- Born: Late 13th century El Mahalla El Kubra, Mamluk Sultanate.
- Died: 1342 Cairo, Mamluk Sultanate.
- Allegiance: Mamluk Sultanate of Egypt
- Branch: Egyptian army
- Rank: Muqadam al-Dawla (Minister of Interior)
- Conflicts: Levant rebellions

= Ibrahim bin Shaddad =

Egyptian Muqadam al-Mahalla and Muqadam al-Dawla (Late 13th century – 1342)

Ibrahim bin Abu Bakr bin Shaddad bin Saber (إبراهيم بن أبو بكر بن شداد بن صابر), commonly known as Ibrahim bin Shaddad (late 13th century – 1342), was an Egyptian military commander and politician. He was the muqadam (military assistant to the governor) of El Mahalla El Kubra and later the muqadam al-Dawla (equivalent to an interior minister). He comes from the Egyptian Shaddad family, and he was the closest companion to the Mamluk sultan al-Nasir Mahammad.

== Early life ==
Ibrahim bin Shaddad bin Saber is originally an Egyptian fellah (farmer) from the fellahin of Minyat Abbad in Gharbiyyah. His father was Muqadam of El Mahalla El Kubra (Military Assistant to the Governor of El Mahalla). A problem arose between his father and the Governor of the El Mahalla, Qaisar, which led to his imprisonment and death in prison. So Ibrahim bin Shaddad traveled to Cairo to complain to the Egyptian Sultan al-Nasir Mahammad bin Qalawun, who did justice to Ibn Shaddad and brought him justice from the Governor of Mahalla. This was his first meeting with al-Nasir Mahammad ibn Qalawun.

== Career ==
After that, Ibrahim was appointed Muqadam of El Mahalla, then he was removed after a while and came to Cairo, and after a while he entered the Egyptian army within the forces of Emir Sanjar al-Khazen. Ibrahim ibn Shaddad rose through the ranks in an amazing way until he reached the position of Muqadam al-Dawla (Minister of Interior) and became one of the most powerful leaders of the Egyptian state during the reign of al-Nasir Muhammad ibn Qalawun, to the point that he appointed many of his relatives to different positions like his cousins, Ahmad bin Zaid bin Shaddad and Mahammad bin Yusuf bin Shaddad.

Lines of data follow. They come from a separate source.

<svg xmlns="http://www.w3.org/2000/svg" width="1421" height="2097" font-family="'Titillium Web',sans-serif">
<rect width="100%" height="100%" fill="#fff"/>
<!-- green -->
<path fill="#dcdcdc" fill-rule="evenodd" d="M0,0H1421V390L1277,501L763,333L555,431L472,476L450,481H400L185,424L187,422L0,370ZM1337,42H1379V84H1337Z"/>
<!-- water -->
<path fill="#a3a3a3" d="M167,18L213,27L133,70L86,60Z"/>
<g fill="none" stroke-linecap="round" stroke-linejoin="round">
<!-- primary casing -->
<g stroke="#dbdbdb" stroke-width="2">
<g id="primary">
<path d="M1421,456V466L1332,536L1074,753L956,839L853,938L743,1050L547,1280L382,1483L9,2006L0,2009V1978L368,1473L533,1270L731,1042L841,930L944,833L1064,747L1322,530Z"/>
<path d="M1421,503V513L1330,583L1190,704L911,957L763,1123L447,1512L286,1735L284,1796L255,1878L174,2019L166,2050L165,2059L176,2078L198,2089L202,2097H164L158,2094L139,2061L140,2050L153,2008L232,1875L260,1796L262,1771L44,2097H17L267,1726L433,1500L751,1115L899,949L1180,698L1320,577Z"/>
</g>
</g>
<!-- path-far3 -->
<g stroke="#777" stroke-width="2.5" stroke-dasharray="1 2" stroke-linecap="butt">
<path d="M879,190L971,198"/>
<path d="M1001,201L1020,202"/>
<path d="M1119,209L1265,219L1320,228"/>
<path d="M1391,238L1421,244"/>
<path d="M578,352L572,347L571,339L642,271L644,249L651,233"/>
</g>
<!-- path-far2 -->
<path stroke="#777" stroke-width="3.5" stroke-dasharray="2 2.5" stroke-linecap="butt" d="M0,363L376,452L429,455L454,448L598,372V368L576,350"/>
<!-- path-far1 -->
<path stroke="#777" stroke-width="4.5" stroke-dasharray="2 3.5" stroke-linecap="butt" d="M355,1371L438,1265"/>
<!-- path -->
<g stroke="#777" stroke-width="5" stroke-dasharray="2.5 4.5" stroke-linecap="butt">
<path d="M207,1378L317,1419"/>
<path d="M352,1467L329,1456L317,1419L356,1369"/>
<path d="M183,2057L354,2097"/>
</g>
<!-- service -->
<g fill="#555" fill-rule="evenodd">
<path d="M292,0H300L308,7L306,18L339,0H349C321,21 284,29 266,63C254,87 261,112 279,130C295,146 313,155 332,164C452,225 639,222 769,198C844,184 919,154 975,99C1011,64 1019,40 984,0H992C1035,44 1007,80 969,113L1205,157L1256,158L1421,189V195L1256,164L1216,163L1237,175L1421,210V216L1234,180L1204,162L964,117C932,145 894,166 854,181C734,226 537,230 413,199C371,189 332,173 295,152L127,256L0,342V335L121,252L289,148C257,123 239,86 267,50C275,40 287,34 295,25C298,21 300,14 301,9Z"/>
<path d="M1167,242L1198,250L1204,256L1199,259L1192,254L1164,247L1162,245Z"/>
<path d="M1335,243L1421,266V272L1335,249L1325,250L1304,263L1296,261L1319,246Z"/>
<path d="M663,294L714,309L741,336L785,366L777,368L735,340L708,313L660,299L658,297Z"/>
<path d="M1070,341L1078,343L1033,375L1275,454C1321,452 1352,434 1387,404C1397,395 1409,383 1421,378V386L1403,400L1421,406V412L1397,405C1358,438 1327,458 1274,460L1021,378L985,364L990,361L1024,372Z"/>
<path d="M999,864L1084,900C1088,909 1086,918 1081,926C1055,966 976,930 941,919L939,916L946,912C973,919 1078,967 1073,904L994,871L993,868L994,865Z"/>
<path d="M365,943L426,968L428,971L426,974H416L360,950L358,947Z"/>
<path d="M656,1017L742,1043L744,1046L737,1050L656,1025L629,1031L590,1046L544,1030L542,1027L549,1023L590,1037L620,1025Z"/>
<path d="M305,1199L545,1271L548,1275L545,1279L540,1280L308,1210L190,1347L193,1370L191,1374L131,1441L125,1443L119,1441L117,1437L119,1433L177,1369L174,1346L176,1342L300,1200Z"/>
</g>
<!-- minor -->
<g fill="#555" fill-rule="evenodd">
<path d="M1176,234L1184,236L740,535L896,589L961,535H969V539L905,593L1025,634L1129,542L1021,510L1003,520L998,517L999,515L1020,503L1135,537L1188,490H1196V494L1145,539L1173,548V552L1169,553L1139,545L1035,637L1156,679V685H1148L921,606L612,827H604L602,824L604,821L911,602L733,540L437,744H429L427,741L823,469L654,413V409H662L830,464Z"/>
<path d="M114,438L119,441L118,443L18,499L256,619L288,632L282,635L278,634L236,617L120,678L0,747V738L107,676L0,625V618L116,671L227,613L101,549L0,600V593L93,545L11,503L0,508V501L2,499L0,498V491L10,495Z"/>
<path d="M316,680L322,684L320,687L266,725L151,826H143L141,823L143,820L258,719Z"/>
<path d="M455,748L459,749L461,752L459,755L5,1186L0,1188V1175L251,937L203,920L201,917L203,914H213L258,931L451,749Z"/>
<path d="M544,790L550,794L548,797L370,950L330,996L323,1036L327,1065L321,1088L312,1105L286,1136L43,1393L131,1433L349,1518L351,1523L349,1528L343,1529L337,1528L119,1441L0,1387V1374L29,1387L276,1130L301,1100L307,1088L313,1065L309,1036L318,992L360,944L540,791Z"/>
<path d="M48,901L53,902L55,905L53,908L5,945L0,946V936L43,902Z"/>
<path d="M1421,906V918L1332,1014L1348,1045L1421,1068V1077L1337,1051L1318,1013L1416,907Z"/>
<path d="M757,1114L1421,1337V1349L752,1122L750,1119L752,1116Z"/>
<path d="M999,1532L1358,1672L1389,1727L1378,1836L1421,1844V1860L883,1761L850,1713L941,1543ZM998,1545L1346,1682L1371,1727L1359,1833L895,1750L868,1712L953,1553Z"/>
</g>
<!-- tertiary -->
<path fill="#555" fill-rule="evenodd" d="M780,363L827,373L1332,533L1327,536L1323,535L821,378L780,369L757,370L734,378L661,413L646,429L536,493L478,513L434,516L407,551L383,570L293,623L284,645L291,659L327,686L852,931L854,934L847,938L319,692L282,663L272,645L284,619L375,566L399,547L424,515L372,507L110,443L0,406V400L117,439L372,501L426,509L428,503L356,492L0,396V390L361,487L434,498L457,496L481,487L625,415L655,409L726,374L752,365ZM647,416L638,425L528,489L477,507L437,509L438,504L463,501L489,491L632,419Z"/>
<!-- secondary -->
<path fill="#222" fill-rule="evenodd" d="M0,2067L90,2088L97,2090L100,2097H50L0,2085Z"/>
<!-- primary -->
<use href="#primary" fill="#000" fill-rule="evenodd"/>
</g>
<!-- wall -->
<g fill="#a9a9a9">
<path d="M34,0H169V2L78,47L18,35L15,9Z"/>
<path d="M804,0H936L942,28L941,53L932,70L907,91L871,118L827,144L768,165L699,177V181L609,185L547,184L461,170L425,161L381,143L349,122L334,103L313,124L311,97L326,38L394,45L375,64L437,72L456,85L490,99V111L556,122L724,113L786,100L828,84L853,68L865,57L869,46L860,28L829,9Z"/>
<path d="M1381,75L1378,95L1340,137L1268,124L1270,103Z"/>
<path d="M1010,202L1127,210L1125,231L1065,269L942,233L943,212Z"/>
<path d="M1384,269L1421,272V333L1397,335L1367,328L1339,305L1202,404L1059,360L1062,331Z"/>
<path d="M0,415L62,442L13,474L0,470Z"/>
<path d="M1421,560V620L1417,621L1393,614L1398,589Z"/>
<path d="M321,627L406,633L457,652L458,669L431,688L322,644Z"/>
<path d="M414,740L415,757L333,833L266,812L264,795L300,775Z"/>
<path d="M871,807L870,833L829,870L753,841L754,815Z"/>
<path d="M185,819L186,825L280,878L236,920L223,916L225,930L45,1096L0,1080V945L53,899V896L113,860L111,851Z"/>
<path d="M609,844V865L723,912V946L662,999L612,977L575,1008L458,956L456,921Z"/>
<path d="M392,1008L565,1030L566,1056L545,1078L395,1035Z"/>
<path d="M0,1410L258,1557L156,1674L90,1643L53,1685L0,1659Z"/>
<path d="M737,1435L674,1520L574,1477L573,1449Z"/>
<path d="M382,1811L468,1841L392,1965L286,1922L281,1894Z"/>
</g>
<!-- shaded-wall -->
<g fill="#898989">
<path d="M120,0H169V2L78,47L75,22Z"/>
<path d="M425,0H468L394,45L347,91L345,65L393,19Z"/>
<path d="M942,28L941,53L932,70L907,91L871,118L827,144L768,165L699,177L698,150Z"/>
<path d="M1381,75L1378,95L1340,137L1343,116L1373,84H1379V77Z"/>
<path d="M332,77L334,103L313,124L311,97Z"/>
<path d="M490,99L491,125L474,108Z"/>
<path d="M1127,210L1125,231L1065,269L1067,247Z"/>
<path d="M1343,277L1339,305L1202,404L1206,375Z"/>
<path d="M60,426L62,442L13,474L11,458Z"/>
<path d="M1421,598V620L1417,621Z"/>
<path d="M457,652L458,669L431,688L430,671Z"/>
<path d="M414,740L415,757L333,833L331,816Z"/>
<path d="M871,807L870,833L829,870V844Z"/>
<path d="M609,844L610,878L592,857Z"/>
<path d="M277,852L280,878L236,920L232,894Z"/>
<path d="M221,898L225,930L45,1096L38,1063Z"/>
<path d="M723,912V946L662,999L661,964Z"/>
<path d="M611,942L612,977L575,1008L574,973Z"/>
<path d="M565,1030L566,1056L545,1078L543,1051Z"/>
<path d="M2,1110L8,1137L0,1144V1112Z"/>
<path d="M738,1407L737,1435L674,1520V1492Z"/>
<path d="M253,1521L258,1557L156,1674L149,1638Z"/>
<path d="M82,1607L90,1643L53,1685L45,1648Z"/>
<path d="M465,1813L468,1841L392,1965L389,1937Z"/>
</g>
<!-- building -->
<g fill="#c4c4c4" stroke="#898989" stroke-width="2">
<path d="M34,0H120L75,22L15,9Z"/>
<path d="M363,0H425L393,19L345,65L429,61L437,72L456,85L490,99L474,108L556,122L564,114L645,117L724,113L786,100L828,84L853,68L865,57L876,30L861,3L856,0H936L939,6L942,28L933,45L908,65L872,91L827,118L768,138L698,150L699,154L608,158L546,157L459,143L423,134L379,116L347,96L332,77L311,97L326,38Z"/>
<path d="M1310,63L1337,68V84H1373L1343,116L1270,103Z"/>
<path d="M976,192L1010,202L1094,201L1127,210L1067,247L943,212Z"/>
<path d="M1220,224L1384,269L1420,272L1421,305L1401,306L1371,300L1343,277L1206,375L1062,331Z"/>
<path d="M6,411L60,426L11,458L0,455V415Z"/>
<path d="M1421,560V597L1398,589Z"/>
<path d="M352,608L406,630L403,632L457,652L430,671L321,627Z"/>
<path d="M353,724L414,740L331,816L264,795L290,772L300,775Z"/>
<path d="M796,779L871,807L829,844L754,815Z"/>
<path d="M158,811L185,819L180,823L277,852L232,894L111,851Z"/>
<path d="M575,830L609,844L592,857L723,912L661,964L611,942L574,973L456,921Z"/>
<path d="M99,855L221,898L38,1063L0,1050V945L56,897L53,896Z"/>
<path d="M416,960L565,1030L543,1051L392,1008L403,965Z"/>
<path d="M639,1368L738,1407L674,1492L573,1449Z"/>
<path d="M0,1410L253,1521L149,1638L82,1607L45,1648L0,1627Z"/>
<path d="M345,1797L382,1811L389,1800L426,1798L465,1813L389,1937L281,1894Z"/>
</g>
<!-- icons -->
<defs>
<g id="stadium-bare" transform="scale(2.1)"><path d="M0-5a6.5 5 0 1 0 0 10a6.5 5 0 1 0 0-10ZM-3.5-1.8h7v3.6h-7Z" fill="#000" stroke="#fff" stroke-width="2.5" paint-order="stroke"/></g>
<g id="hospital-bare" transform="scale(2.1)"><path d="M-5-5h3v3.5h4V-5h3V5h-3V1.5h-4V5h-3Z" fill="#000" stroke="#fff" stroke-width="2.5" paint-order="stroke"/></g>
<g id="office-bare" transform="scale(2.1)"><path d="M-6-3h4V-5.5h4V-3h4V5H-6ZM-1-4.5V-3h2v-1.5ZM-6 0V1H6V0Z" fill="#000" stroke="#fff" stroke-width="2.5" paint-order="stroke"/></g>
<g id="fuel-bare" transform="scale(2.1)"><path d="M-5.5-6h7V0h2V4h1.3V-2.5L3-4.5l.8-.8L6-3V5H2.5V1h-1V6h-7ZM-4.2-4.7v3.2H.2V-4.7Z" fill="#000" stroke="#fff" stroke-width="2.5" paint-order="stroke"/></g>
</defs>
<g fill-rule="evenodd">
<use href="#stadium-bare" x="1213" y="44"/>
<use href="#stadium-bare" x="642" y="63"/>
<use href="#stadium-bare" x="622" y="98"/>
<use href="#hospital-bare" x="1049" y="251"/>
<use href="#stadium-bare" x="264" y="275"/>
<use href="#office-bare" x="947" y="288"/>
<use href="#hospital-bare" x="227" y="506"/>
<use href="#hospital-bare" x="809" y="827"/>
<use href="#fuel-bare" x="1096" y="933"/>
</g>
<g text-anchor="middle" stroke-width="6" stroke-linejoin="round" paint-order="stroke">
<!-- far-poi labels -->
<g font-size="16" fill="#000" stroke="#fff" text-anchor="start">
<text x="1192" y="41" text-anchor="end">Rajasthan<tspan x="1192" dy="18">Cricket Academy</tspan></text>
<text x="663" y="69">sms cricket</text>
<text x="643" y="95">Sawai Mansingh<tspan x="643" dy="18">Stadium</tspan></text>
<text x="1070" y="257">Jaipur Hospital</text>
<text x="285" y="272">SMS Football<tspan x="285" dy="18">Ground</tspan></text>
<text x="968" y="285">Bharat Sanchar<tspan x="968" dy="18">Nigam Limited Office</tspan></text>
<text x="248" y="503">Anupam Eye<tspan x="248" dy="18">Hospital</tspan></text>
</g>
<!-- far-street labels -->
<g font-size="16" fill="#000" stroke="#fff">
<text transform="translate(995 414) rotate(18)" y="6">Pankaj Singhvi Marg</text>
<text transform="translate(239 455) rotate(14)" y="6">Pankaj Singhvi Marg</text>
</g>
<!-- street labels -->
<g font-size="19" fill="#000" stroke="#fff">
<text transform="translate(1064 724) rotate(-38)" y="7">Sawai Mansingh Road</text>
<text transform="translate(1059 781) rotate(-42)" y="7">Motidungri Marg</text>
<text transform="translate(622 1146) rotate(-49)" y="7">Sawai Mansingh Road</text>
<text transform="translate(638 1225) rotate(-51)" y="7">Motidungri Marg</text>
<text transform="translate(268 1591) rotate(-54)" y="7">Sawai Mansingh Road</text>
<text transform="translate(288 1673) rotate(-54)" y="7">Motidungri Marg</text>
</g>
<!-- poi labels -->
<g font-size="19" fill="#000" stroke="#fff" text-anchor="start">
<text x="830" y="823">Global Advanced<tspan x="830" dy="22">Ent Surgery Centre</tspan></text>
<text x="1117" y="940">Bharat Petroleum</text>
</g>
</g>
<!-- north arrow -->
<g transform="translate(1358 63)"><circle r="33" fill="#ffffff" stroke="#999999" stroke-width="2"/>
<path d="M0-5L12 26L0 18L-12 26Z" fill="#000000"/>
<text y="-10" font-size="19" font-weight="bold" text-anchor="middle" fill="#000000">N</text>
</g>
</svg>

== Relationship with al-Nasir ==
Ibrahim ibn Shaddad, proving to al-Nasir Mahammad ibn Qalawun the extent of his sincerity and competence in his work, led him to gain the respect and love of al-Nasir Mahammad and to be very close to him to the point that he became his true friend, companion, and confidant. The Egyptian historian Al-Maqrizi says about this:"And he gained power in the days of the Sultan and became great, and neither the Supervisor of the state (speaker on behalf of the Sultan) nor the head of the bureaus had any conversation with him, but he would approach the Sultan and talk to him secretly. And he does what he wants, and no one can respond to his actions or words."Al-Nasir Mahammad entrusted Ibrahim Ibn Shaddad with the souls of his family and those close to him, and asked him to protect them and provide guardianship to his family. He used to make him the one who carried out the rulings in his name and in his place. An example of this is when he executed the ruling by beating up the Emir Tankiz the na'ib (deputy) of the Levant and then choked him, he also participated in suppressing the rebellions of the emirs of the Levant. Almost the entire Egyptian state was envious of Ibrahim bin Shaddad for his position and the extent of his closeness to the Sultan, so some of the princes of the state preferred to wait for the opportunity to pounce on him, and the opportunity came to them when al-Nasir died.

== False charges ==
As soon as the Sultan died, they accused him with a false charge and arrested him. The historian al-Maqrizi says that they found in his house 80 concubines, 140 horses, 300 milking cows, 500 calving ewes, and an amount of two hundred thousand and eighty thousand dirhams. It was not permissible for them to arrest the closest man to the great Sultan Mahammad bin Qalawun, especially since he was a feared figure in the state, with his status and pride, and who was known for his extreme loyalty to the late Sultan al-Nasir Mahammad. He was released one month after his arrest after emirs, including emir al-Mulk and Jawhar al-Saharti, defended him.

== Death ==
He died in 1342 in Cairo.

== Lagacy ==
The historian Al-Maqrizi says about his description:"He was very tall and very aware of his suffering, and he acquired many properties, and no one saw in the offering what he saw as far as we know."